■ Dataset entries ■
-------------------------

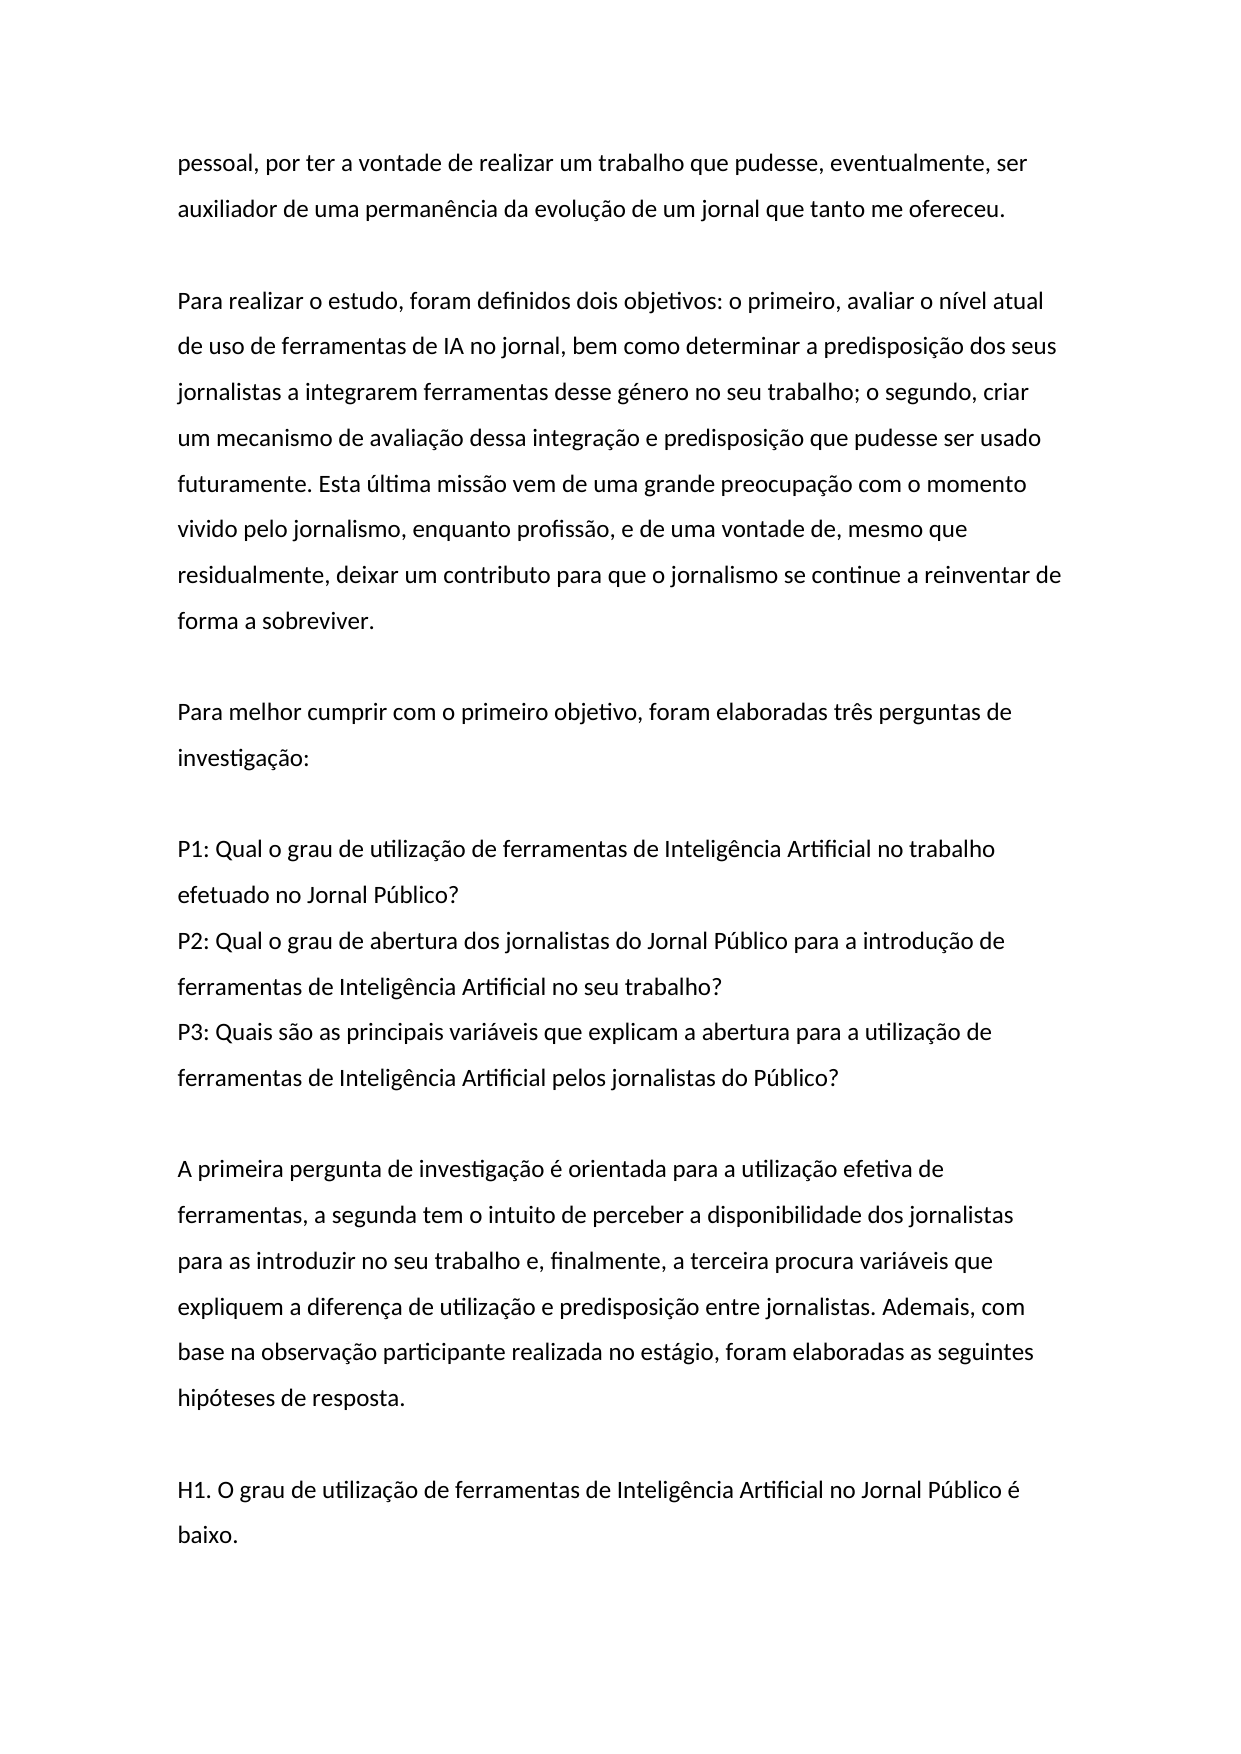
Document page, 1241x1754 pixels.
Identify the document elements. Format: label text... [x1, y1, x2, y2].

text H1. O grau de utilização de ferramentas de Inteligência Artificial no Jornal Público é baixo. [177, 1474, 1063, 1550]
text P2: Qual o grau de abertura dos jornalistas do Jornal Público para a introdução de ferramentas de Inteligência Artificial no seu trabalho? [177, 925, 1063, 1001]
text A primeira pergunta de investigação é orientada para a utilização efetiva de ferramentas, a segunda tem o intuito de perceber a disponibilidade dos jornalistas para as introduzir no seu trabalho e, finalmente, a terceira procura variáveis que expliquem a diferença de utilização e predisposição entre jornalistas. Ademais, com base na observação participante realizada no estágio, foram elaboradas as seguintes hipóteses de resposta. [177, 1154, 1063, 1413]
text P3: Quais são as principais variáveis que explicam a abertura para a utilização de ferramentas de Inteligência Artificial pelos jornalistas do Público? [177, 1016, 1063, 1093]
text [177, 148, 1063, 224]
text Para realizar o estudo, foram definidos dois objetivos: o primeiro, avaliar o nível atual de uso de ferramentas de IA no jornal, bem como determinar a predisposição dos seus jornalistas a integrarem ferramentas desse género no seu trabalho; o segundo, criar um mecanismo de avaliação dessa integração e predisposição que pudesse ser usado futuramente. Esta última missão vem de uma grande preocupação com o momento vivido pelo jornalismo, enquanto profissão, e de uma vontade de, mesmo que residualmente, deixar um contributo para que o jornalismo se continue a reinventar de forma a sobreviver. [177, 285, 1063, 635]
text Para melhor cumprir com o primeiro objetivo, foram elaboradas três perguntas de investigação: [177, 696, 1063, 773]
text P1: Qual o grau de utilização de ferramentas de Inteligência Artificial no trabalho efetuado no Jornal Público? [177, 833, 1063, 910]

-------------------------

■ TASK INSTRUCTIONS ■
Retype the data above exactly, dropping every picture.

■ EXERCISE RESULT ■
Document page, 1241x1754 pixels.
Identify the document elements. Format: label text... [x1, y1, x2, y2].

text H1. O grau de utilização de ferramentas de Inteligência Artificial no Jornal Público é baixo. [177, 1474, 1063, 1550]
text P2: Qual o grau de abertura dos jornalistas do Jornal Público para a introdução de ferramentas de Inteligência Artificial no seu trabalho? [177, 925, 1063, 1001]
text A primeira pergunta de investigação é orientada para a utilização efetiva de ferramentas, a segunda tem o intuito de perceber a disponibilidade dos jornalistas para as introduzir no seu trabalho e, finalmente, a terceira procura variáveis que expliquem a diferença de utilização e predisposição entre jornalistas. Ademais, com base na observação participante realizada no estágio, foram elaboradas as seguintes hipóteses de resposta. [177, 1154, 1063, 1413]
text P3: Quais são as principais variáveis que explicam a abertura para a utilização de ferramentas de Inteligência Artificial pelos jornalistas do Público? [177, 1016, 1063, 1093]
text [177, 148, 1063, 224]
text Para realizar o estudo, foram definidos dois objetivos: o primeiro, avaliar o nível atual de uso de ferramentas de IA no jornal, bem como determinar a predisposição dos seus jornalistas a integrarem ferramentas desse género no seu trabalho; o segundo, criar um mecanismo de avaliação dessa integração e predisposição que pudesse ser usado futuramente. Esta última missão vem de uma grande preocupação com o momento vivido pelo jornalismo, enquanto profissão, e de uma vontade de, mesmo que residualmente, deixar um contributo para que o jornalismo se continue a reinventar de forma a sobreviver. [177, 285, 1063, 635]
text Para melhor cumprir com o primeiro objetivo, foram elaboradas três perguntas de investigação: [177, 696, 1063, 773]
text P1: Qual o grau de utilização de ferramentas de Inteligência Artificial no trabalho efetuado no Jornal Público? [177, 833, 1063, 910]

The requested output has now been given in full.